Milliner Gigi Burris Does the Derby

A tale of hats, bourbon, and horse racing, but mainly hats 

This weekend marked the 142nd annual Kentucky Derby, an event famed not only for its high bets and lightening fast horses, but for the spectacular hats that fill Churchill Downs’ stands. Here, New York-based milliner Gigi Burris gives Fashion Unfiltered an exclusive inside look at America’s most spectacularly hatted weekend.

My very first Derby experience shed light on one of my craft’s traditions that I had not had the opportunity to fully appreciate. Participating in the spectacle that was the 142nd annual Kentucky Derby allowed me to see that this weekend is a time that women and men put forth the effort to be well dressed from head to toe, and in color, no less! Our current climate of jeans, sweats, and my personal reality of an all black wardrobe was challenged by crisp cotton dresses, brightly colored blazers, and of course, droves of breathtaking headwear.

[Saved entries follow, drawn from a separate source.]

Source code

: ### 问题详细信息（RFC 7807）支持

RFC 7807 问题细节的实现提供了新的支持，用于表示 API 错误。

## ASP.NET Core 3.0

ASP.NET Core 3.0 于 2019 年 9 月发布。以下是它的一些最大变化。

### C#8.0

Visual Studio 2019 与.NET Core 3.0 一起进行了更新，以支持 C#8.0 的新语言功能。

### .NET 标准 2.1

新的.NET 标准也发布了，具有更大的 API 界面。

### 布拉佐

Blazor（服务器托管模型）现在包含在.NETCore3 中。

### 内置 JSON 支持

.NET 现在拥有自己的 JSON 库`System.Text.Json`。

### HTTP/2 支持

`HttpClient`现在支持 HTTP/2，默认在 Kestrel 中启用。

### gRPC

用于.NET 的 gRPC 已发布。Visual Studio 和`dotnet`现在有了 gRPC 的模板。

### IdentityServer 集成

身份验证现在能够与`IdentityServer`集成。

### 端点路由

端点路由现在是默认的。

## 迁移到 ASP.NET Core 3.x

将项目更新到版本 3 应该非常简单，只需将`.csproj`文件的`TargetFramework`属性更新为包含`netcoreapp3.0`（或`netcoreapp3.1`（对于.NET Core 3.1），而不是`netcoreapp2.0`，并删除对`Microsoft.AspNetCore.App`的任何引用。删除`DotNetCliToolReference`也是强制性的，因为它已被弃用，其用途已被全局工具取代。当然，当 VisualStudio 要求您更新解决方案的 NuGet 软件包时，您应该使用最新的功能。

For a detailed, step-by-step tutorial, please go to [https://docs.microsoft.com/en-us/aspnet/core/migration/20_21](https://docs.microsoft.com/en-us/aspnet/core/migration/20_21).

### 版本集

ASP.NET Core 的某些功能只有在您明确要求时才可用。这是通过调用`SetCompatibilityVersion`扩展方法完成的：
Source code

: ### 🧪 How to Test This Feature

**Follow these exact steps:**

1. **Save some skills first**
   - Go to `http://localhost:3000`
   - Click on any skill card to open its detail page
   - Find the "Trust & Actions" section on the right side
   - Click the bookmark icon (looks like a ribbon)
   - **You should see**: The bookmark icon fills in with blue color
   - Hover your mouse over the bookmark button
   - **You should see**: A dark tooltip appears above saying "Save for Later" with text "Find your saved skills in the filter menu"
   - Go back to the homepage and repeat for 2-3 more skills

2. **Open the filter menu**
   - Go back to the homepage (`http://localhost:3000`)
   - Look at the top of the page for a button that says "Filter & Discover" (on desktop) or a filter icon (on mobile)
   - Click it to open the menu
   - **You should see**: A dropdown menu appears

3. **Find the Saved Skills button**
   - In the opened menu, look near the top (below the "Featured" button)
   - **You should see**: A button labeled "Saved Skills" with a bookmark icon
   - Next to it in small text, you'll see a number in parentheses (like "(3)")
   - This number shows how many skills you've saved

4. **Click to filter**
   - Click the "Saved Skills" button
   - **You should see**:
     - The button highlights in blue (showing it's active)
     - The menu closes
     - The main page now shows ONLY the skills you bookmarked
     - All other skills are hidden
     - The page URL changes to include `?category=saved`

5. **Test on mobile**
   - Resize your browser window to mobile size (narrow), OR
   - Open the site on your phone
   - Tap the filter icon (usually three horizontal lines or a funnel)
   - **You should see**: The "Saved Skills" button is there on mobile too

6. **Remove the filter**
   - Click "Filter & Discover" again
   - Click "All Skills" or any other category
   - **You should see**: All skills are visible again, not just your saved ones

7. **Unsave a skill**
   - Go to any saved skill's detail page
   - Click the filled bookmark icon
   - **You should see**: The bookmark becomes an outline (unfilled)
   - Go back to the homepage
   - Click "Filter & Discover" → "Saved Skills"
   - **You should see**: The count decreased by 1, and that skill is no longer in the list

My dear friend Matthew was raised in Louisville, so he had prepared an unparalleled food and bourbon tour. While wearing a dusty pink wide brimmed cowgirl hat, I started my first meal at Royals Hot Chicken, and washed it down with a bourbon slushie made with local ginger ale.

Friday is Oaks Day, when women traditionally wear pink. The official flower is a stargazer lily. My companions Matthew and Evan each had bespoke men’s Gigi Burris Hats and stargazer boutonnieres. I wore a fitted Ohne Titel (R.I.P.) dress with a two piece chapeau. A veil swept over my face and a large straw panama with silk lilies and ostrich feathers sat atop. We attended a gorgeous private brunch party where we saw hundreds of hats on the lawn before heading over to Churchill Downs, where we had a table in Millionaires Row. Naturally, we placed bets all day, and the loser was made to buy rounds of juleps. I continued to be amazed at the pomp and authenticity the entire event had.

On official Derby day, the track felt a bit overwhelming, so Matthew led us on a tour of the Bourbon Trail, starting with a drive through horse country and on to the Woodford Reserve Distillery. Wearing a white lace Veronica Beard sundress with what I have to say was an incredible derby hat, we continued on to Holly Hill Inn for lunch. While we ate biscuit sandwiches on the porch of the Antebellum Estate, our ensembles drew compliments from fellow diners. My hat was made of imported Swiss Racello braid and trimmed with a wide vintage cotton grosgrain. Sweeps of peacock flue and duck feathers embellished the right side. We never made it to the track after the Four Roses Distillery, and instead went to a friend’s viewing party downtown where we watched the main event, which ended up being very short race. Following the party, the fashion parade moved to the Proof on Main restaurant—the place to have a meal and celebrate winning bets after the Derby. Parties after parties of ladies arrived wearing hats of all sizes and colors. Juleps continued to flow late into the evening.

On Sunday, a traditional Kentucky hot brown sandwich was needed to soak up the sins from the days before. Sadly, the beautiful dining room at the Brown hotel was no longer filled with hats, just hangovers.